• BRIEF: Edit the data from the line that has "genus: Calamagrostis" through the line that has "locality: Lee County, Auburn". Replace "collectors" with "collected by", change nothing else, and give back only those lines.

• RECORDS TO USE:

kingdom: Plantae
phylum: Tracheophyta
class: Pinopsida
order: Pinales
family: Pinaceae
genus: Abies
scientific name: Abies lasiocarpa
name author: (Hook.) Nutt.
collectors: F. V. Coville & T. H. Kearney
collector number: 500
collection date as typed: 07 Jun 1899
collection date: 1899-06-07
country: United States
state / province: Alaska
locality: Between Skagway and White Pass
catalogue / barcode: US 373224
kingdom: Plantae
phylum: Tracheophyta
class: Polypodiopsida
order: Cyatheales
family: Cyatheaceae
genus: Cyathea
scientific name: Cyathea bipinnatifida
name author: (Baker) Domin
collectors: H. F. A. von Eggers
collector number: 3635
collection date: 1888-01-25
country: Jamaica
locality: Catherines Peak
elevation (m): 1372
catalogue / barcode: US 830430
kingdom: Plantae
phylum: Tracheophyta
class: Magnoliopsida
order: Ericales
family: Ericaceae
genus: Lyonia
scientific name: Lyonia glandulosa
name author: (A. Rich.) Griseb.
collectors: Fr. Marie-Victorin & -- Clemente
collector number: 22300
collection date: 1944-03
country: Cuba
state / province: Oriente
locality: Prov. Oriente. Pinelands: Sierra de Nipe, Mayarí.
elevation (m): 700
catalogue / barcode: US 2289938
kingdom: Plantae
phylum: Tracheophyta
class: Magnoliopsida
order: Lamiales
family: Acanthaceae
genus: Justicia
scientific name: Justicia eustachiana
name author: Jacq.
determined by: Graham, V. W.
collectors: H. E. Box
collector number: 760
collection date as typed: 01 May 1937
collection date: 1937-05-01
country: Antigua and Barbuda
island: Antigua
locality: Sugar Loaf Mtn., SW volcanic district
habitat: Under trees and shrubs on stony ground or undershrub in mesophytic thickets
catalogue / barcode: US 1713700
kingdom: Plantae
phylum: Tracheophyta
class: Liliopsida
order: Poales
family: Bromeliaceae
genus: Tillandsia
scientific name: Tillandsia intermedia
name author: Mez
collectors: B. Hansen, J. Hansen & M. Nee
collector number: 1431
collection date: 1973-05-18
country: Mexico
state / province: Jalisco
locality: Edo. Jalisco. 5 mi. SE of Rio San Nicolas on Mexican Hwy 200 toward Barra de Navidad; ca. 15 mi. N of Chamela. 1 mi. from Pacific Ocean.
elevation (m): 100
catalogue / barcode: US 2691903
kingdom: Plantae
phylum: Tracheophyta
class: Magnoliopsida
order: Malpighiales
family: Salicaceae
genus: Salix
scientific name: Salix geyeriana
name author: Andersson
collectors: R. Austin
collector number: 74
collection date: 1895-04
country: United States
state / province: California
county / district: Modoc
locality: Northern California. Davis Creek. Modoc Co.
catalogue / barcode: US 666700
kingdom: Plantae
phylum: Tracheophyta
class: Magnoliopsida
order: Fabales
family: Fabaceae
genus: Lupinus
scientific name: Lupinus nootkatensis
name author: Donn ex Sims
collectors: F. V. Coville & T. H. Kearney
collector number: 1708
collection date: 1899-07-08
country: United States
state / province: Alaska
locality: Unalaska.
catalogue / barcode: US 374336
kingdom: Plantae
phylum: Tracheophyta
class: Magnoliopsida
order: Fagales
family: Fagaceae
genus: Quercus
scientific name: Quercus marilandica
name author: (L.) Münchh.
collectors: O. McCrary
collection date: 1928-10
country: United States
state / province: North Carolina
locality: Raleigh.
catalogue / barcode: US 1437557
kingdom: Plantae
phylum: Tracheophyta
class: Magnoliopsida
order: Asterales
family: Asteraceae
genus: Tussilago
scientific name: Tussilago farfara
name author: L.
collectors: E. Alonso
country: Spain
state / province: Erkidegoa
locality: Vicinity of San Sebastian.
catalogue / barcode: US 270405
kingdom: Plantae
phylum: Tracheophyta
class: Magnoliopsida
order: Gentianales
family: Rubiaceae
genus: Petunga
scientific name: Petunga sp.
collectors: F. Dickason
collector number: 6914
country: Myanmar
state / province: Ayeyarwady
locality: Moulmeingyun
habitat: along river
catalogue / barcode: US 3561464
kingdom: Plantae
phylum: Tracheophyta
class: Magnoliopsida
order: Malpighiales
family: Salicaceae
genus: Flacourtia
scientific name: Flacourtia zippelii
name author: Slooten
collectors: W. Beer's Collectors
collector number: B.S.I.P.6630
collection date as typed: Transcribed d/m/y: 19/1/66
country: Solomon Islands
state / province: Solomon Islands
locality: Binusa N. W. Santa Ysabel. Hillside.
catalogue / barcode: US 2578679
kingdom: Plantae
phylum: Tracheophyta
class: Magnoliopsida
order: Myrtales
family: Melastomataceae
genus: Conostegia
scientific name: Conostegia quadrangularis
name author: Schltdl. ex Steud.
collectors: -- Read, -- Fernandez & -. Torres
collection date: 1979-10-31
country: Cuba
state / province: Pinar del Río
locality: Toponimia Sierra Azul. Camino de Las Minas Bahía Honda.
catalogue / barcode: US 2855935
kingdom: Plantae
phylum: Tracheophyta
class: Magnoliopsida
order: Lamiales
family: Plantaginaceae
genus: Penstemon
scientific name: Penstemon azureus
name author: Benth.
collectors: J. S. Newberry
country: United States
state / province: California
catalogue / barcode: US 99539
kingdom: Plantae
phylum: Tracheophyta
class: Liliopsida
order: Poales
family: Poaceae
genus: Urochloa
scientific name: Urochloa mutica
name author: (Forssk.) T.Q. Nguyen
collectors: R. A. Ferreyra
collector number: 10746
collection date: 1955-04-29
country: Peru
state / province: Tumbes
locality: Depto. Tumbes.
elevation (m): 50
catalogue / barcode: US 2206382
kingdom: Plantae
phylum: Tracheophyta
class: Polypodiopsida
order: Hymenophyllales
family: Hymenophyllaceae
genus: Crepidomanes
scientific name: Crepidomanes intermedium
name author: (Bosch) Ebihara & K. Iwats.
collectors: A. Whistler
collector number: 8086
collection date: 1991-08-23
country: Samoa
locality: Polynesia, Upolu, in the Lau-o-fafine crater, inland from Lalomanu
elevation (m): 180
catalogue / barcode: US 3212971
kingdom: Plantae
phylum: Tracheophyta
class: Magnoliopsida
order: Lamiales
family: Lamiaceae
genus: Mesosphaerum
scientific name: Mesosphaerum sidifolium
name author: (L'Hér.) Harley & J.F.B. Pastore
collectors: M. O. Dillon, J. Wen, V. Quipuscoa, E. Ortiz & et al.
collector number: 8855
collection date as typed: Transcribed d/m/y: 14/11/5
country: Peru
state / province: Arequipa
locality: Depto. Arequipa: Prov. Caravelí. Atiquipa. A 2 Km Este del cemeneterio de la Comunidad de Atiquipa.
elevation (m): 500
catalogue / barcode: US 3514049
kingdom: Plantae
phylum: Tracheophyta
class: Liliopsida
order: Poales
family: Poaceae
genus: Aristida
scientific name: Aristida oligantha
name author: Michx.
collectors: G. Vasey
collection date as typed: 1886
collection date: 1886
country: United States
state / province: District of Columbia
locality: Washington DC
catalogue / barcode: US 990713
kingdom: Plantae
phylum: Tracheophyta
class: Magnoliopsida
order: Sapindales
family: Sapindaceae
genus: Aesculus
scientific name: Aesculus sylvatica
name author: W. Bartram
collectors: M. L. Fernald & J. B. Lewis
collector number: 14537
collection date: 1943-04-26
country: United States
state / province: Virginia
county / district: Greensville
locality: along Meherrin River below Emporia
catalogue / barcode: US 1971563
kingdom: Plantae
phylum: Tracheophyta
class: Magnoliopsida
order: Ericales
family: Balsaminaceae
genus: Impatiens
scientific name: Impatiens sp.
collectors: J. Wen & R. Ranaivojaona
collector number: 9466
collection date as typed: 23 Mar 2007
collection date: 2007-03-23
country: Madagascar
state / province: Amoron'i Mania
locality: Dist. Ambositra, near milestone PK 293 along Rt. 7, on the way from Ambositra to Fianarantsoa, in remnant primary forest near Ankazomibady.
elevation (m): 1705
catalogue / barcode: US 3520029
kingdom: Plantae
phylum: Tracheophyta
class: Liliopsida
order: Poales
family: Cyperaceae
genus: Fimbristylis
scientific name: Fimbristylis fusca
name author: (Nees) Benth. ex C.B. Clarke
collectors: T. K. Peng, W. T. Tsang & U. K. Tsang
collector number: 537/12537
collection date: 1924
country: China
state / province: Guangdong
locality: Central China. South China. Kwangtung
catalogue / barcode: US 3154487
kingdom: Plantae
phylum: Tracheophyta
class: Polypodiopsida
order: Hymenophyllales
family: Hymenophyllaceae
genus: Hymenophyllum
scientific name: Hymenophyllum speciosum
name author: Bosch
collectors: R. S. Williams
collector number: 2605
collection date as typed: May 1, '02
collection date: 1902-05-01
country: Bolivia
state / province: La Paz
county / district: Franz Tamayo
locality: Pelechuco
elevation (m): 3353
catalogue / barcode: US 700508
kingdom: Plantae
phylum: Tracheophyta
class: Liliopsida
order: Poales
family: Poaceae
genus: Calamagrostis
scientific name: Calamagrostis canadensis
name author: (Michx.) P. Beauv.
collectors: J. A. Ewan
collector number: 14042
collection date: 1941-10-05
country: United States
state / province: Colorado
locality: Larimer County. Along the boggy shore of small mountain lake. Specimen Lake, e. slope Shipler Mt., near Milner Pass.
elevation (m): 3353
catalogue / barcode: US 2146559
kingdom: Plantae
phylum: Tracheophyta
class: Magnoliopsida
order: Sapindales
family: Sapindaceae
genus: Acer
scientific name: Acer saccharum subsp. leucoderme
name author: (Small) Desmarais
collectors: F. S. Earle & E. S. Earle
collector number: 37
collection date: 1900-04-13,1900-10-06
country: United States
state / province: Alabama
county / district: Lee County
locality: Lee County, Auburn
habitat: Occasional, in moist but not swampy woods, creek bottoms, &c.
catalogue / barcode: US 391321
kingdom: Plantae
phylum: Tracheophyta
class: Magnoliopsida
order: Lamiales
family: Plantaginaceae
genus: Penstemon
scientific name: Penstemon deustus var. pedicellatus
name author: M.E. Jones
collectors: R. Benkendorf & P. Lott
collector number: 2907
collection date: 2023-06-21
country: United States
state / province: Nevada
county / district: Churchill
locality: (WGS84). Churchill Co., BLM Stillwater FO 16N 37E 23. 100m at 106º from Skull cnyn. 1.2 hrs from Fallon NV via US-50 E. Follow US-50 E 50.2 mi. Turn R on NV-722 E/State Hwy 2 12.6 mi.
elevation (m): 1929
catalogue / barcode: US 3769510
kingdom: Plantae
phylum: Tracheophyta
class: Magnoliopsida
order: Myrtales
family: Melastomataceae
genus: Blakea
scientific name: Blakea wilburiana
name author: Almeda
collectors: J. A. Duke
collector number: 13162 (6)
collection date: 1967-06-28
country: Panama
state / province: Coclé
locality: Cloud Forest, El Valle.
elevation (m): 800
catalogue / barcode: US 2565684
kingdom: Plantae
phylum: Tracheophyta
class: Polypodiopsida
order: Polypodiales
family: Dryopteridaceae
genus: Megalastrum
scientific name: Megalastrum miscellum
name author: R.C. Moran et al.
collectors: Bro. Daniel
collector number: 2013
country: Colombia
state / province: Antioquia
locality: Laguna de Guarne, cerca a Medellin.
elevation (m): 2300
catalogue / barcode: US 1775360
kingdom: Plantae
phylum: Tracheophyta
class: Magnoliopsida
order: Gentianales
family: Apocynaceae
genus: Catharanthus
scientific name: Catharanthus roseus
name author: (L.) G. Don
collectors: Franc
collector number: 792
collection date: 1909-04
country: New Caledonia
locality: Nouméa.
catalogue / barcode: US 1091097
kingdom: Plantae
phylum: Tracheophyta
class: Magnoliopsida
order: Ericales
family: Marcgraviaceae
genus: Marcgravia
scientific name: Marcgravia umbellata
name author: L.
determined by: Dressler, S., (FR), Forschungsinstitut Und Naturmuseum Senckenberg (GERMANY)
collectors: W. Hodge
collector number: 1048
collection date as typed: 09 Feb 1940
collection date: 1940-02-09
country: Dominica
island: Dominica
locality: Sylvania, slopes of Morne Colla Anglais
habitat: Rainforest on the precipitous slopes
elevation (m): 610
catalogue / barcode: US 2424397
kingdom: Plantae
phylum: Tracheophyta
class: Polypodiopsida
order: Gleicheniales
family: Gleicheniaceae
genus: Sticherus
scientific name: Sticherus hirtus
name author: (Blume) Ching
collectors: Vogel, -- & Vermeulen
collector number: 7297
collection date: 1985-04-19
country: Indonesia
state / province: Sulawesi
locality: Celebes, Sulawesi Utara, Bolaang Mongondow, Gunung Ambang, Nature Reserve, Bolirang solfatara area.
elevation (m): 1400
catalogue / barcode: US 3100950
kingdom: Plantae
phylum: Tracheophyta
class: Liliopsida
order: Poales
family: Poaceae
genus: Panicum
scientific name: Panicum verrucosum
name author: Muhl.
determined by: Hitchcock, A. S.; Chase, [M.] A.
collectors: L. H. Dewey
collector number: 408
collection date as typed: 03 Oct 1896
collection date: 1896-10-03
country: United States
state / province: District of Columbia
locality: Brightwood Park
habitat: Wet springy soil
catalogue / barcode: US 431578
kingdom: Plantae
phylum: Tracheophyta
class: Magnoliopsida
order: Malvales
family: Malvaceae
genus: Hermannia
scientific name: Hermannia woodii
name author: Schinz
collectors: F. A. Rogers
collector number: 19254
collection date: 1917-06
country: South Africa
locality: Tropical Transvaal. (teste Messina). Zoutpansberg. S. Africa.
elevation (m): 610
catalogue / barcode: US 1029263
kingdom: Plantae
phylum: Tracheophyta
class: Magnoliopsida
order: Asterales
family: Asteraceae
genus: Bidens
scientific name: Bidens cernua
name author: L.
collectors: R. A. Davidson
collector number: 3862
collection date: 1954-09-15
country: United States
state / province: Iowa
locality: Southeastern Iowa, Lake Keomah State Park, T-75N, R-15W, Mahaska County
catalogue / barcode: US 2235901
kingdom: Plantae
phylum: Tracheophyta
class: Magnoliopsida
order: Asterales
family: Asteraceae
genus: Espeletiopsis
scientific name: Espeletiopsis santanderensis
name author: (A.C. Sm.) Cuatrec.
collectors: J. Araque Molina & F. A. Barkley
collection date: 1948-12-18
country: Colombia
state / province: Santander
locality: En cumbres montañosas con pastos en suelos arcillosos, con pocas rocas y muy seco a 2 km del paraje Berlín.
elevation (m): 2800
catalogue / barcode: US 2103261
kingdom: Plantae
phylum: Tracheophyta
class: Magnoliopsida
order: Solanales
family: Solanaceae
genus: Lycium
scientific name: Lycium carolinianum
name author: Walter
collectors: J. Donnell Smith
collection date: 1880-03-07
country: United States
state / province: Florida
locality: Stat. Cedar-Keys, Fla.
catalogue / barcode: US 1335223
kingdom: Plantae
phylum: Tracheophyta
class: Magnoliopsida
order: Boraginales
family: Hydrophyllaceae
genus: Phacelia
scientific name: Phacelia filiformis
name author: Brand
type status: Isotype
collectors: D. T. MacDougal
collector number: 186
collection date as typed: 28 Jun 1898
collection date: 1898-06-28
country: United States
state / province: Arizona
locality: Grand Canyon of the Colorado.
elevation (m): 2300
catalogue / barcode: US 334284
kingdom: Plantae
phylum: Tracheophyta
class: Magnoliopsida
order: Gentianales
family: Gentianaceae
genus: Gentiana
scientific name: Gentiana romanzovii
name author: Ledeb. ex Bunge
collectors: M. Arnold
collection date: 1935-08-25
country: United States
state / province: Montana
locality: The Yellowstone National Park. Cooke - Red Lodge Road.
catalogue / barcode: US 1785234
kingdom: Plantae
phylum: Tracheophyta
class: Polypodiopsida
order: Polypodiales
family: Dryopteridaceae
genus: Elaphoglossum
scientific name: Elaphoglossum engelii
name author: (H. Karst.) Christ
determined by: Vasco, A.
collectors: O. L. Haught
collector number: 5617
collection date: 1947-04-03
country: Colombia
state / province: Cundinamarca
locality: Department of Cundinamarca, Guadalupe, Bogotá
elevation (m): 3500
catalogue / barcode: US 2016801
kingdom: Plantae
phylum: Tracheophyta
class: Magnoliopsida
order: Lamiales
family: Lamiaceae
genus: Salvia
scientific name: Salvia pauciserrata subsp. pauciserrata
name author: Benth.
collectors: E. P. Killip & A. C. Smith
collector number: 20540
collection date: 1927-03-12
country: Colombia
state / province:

• IN RESPONSE:
genus: Calamagrostis
scientific name: Calamagrostis canadensis
name author: (Michx.) P. Beauv.
collected by: J. A. Ewan
collector number: 14042
collection date: 1941-10-05
country: United States
state / province: Colorado
locality: Larimer County. Along the boggy shore of small mountain lake. Specimen Lake, e. slope Shipler Mt., near Milner Pass.
elevation (m): 3353
catalogue / barcode: US 2146559
kingdom: Plantae
phylum: Tracheophyta
class: Magnoliopsida
order: Sapindales
family: Sapindaceae
genus: Acer
scientific name: Acer saccharum subsp. leucoderme
name author: (Small) Desmarais
collected by: F. S. Earle & E. S. Earle
collector number: 37
collection date: 1900-04-13,1900-10-06
country: United States
state / province: Alabama
county / district: Lee County
locality: Lee County, Auburn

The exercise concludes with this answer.